Michaelsberg

Eine Situla aus Kaldauen

Bei der Erweiterung des Baugebietes am Hang nördlich Kaldauens wurde 1972 ein bronzenes eimerartiges Gefäß im Boden aufgefunden. Es war von Kieselsteinen umstellt und enthielt die Feuerbestattung eines etwa achtjährigen Kindes. Diese antike 25 cm hohe "Situla" diente demnach als Urne. Situlen gibt es im gesamten vorchristlichen Jahrtausend, der vorliegende Typ wurde um 500 v. Chr. in Norditalien hergestellt. Und zwar mit Fertigungstechniken, wie sie zwischen Mailand und dem Lago Maggiore praktiziert worden waren. In dieser Gegend sind bislang achtzehn solcher Gefäße gefunden worden. Überraschend ist die Tatsache, dass dieser Typ Situla zwar vereinzelt in Dänemark und Polen und bis in die Bretagne verbreitet ist - aber nirgendwo so häufig vorkommt wie im Moselland und Mittelrhein. Inklusive unseres hier vorgestellten Fundes neunundzwanzigmal.
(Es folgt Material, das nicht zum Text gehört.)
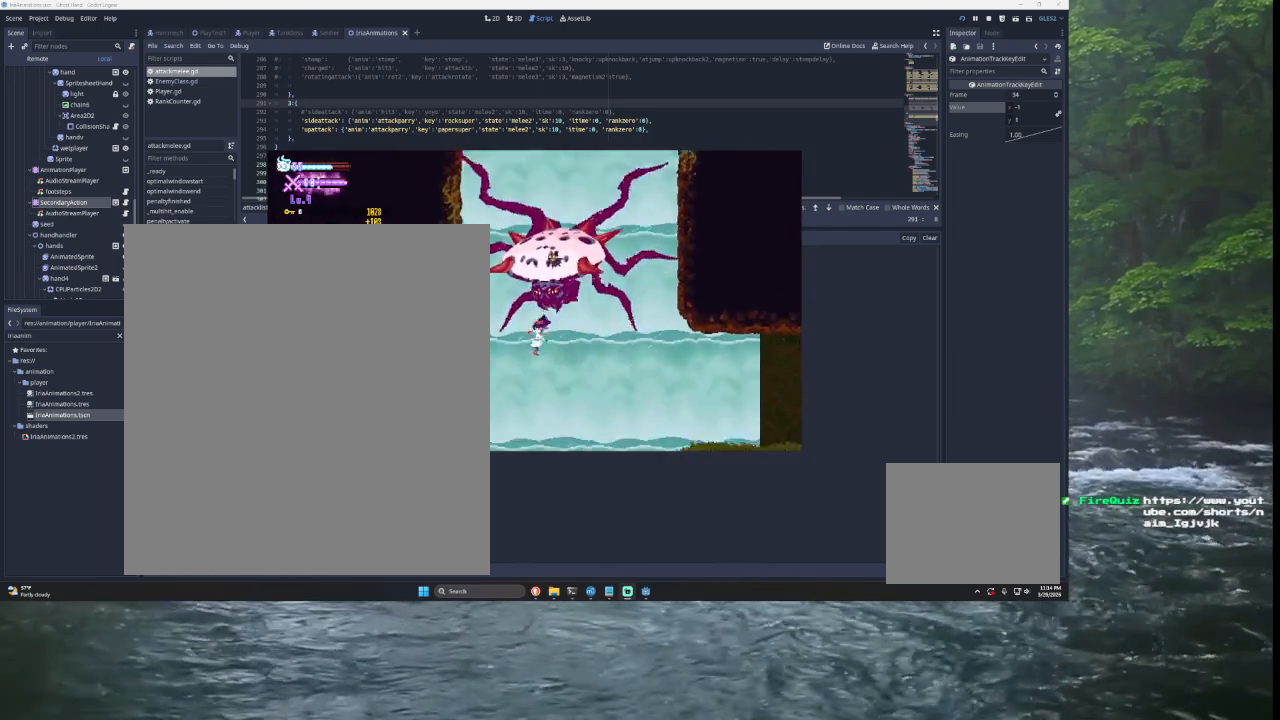
{"buttons": ["TRIANGLE"], "left_stick": "left", "right_stick": "center", "events": [[33, "left_stick", "center"], [233, "left_stick", "left"], [267, "TRIANGLE", "down"]]}
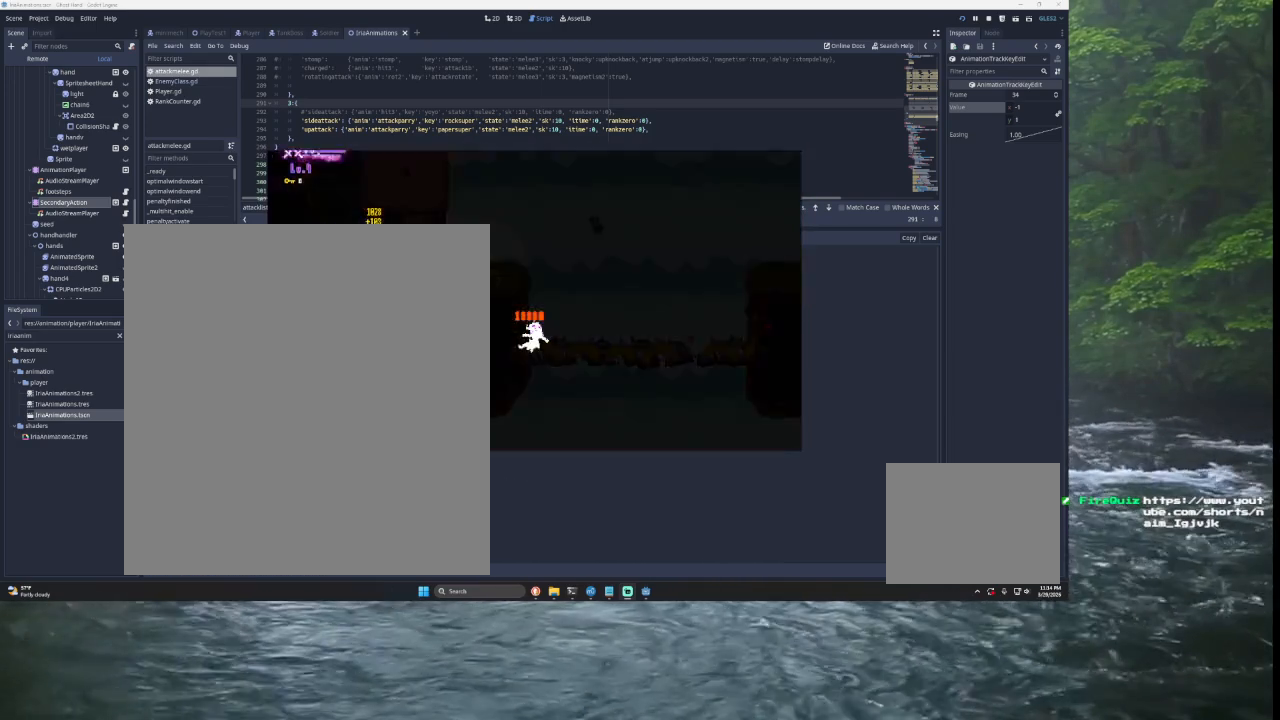
{"buttons": [], "left_stick": "center", "right_stick": "center", "events": [[100, "TRIANGLE", "up"], [233, "left_stick", "center"]]}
Unser Fundort Kaldauen liegt im südlichsten Zipfel der Kölner Bucht. Dieser Siedlungsraum nimmt aufgrund seiner geografischen Lage die eines Mittlers zwischen den archäologisch fassbaren Kulturen des Niederrheins und jenen des Mittelrheins inklusive Westerwald und Eifel ein. Das legen die Fundinventare unserer Gegend nahe. Die Beziehung zum Mittelrheingebiet wird durch den in Kaldauen gelegenen peripheren Fundpunkt im Norden der Häufung von Situlen im Moselgebiet unterstrichen.
Das Gefäß muss nach langer Nutzung schließlich als Urne in den Boden gelangt sein. Zu was benutzte man es aber zuvor? Ausweislich zeitgleicher Abbildungen diente es hauptsächlich als Gefäß für alkoholische Getränke, aus dem in einen Trinkbecher geschöpft wurde. Es war also als Bestandteil eines Services in besondere Tischsitten integriert. Diese ahmten mediterrane Vorbilder nach und die Besitzer der Getränkeutensilie konnten sich so als besonders vornehm und begütert darstellen und vom Rest der bäuerlichen Gemeinschaft abheben. Die lange Nutzungsdauer von wahrscheinlich mindestens zwei Generationen ist durch die starken Gebrauchsspuren und Reparaturen erwiesen.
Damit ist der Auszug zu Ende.